Text shown.
☆ ☆ ☆

## Lexis Nexis API for Data Extraction
This notebook accesses the LexisNexis API using the lexisnexisapi Python package. Moreover, it tokenizes the articles into sentences and parses them as CSV

Some useful links for querry development:
- https://solutions.nexis.com/wsapi/news-and-directories/news/
- https://www.lexisnexis.com/pdf/lexis-advance/terms-and-connectors.pdf

### Query to be used below
The query elicitation was explained in the written master thesis

In [1]:
query = ' W/25 (supply OR acquire OR support OR buy OR invest OR procure OR provide OR source OR deliver OR purchase OR obtain OR order OR request)  AND ( ("car" OR ALLCAPS(!EV) OR "e-vehicle") BUT NOT scooter BUT NOT bike) AND (battery OR "storage" OR "lithium ion" OR "cell" OR  "modpack" OR "mod pack" OR)'    

#query for filtering the indexed information of LexisNexis through the API call function
filter_date_eng = "(year(Date) eq 2024 or year(Date) eq 2023 or year(Date) eq 2022 or year(Date) eq 2021 or year(Date) eq 2020 or year(Date) eq 2019) and Language eq LexisNexis.ServicesApi.Language'English'"

### Libraries

In [2]:
import os
import json
import pandas as pd

import bs4 as bs

from nltk.tokenize import sent_tokenize

from lexisnexisapi import webservices as ws
from lexisnexisapi import credentials as cred

### Preparing the NAATBatt list

In [3]:
#reading in the data for the NAATBAtt list - data can be downloaded in excel from the org's website

file_path = 'naatbatt_sc.xlsx'

# sheets in scope of the thesis - ModPack and Electrodes and Cells
sheet_name_1 = '5-ModPack' 
sheet_name_2 = '4-Electrodes and Cells'

# reading in the two sheets
excel_1 = pd.read_excel(file_path, sheet_name=sheet_name_1)
excel_2 = pd.read_excel(file_path, sheet_name=sheet_name_2)

In [4]:
excel_1['file'] = 'ModPack'
excel_2['file'] = 'ElectrodesCells'

excel = pd.concat([excel_1, excel_2], axis = 0)
excel.head()

☆ ☆ ☆

Task directions.
Return everything in the LexisNexis notebook from "# sheets in" down to "excel_2], axis = 0)", copied word for word. The rows that come next are separate material, not part of the LexisNexis notebook.

Given data.
☆ ☆ ☆

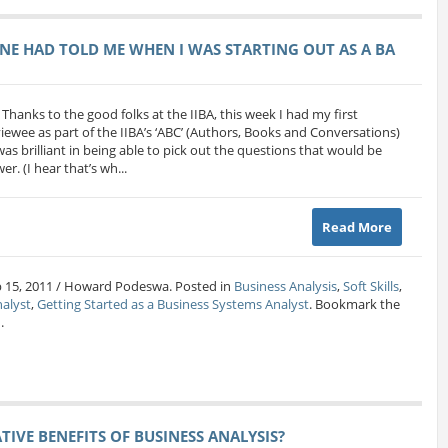
NE HAD TOLD ME WHEN I WAS STARTING OUT AS A BA
 Thanks to the good folks at the IIBA, this week I had my first
iewee as part of the IIBA’s ‘ABC’ (Authors, Books and Conversations)
was brilliant in being able to pick out the questions that would be
r. (I hear that’s wh...
Read More
b 15, 2011 / Howard Podeswa. Posted in
Business Analysis
,
Soft Skills
,
nalyst
,
Getting Started as a Business Systems Analyst
. Bookmark the
.
IVE BENEFITS OF BUSINESS ANALYSIS?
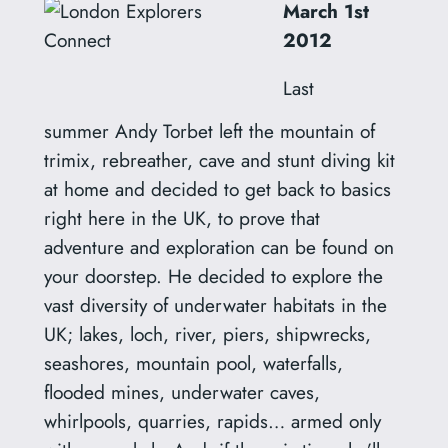
March 1st
2012
Last
summer Andy Torbet left the mountain of
trimix, rebreather, cave and stunt diving kit
at home and decided to get back to basics
right here in the UK, to prove that
adventure and exploration can be found on
your doorstep. He decided to explore the
vast diversity of underwater habitats in the
UK; lakes, loch, river, piers, shipwrecks,
seashores, mountain pool, waterfalls,
flooded mines, underwater caves,
whirlpools, quarries, rapids… armed only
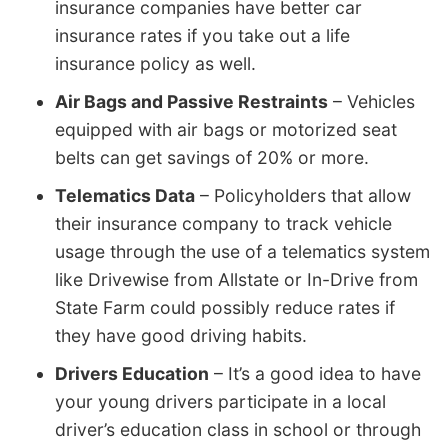
insurance companies have better car
insurance rates if you take out a life
insurance policy as well.
Air Bags and Passive Restraints
– Vehicles
equipped with air bags or motorized seat
belts can get savings of 20% or more.
Telematics Data
– Policyholders that allow
their insurance company to track vehicle
usage through the use of a telematics system
like Drivewise from Allstate or In-Drive from
State Farm could possibly reduce rates if
they have good driving habits.
Drivers Education
– It’s a good idea to have
your young drivers participate in a local
driver’s education class in school or through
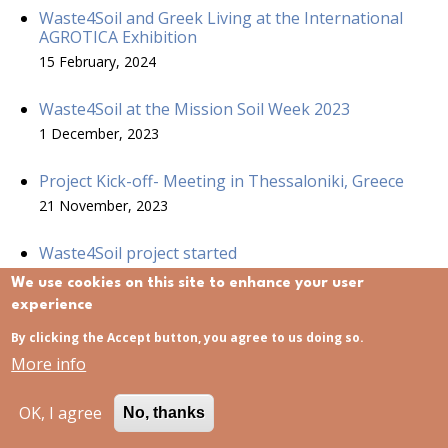
Waste4Soil and Greek Living at the International
AGROTICA Exhibition
15 February, 2024
Waste4Soil at the Mission Soil Week 2023
1 December, 2023
Project Kick-off- Meeting in Thessaloniki, Greece
21 November, 2023
Waste4Soil project started
21 November, 2023
We use cookies on this site to enhance your user
experience
Waste4 Soil project at ECOMONDO
By clicking the Accept button, you agree to us doing so.
15 November, 2023
More info
OK, I agree
No, thanks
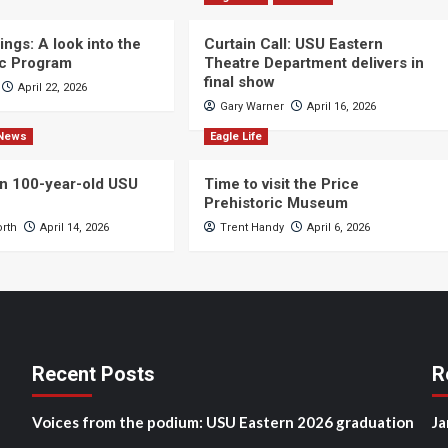
ngs: A look into the
Curtain Call: USU Eastern
c Program
Theatre Department delivers in
final show
April 22, 2026
Gary Warner
April 16, 2026
News
Eagle Life
n 100-year-old USU
Time to visit the Price
Prehistoric Museum
orth
April 14, 2026
Trent Handy
April 6, 2026
Recent Posts
R
Voices from the podium: USU Eastern 2026 graduation
Ja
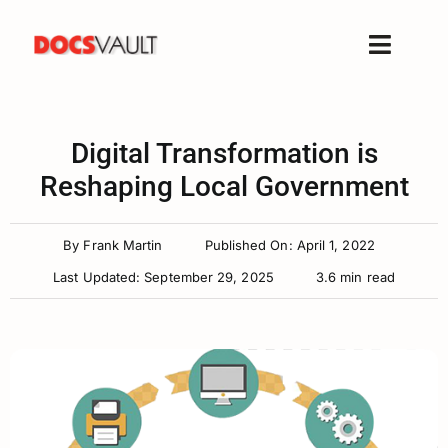
Skip
to
Toggle
content
Naviga
Home
Products
Digital Transformation is
Features
Reshaping Local Government
Solutions
By
Frank Martin
Published On: April 1, 2022
Free Trial
Last Updated: September 29, 2025
3.6 min read
Resources
Support
Company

☆ ☆ ☆

Reply to the exercise.
# sheets in scope of the thesis - ModPack and Electrodes and Cells
sheet_name_1 = '5-ModPack' 
sheet_name_2 = '4-Electrodes and Cells'

# reading in the two sheets
excel_1 = pd.read_excel(file_path, sheet_name=sheet_name_1)
excel_2 = pd.read_excel(file_path, sheet_name=sheet_name_2)

In [4]:
excel_1['file'] = 'ModPack'
excel_2['file'] = 'ElectrodesCells'

excel = pd.concat([excel_1, excel_2], axis = 0)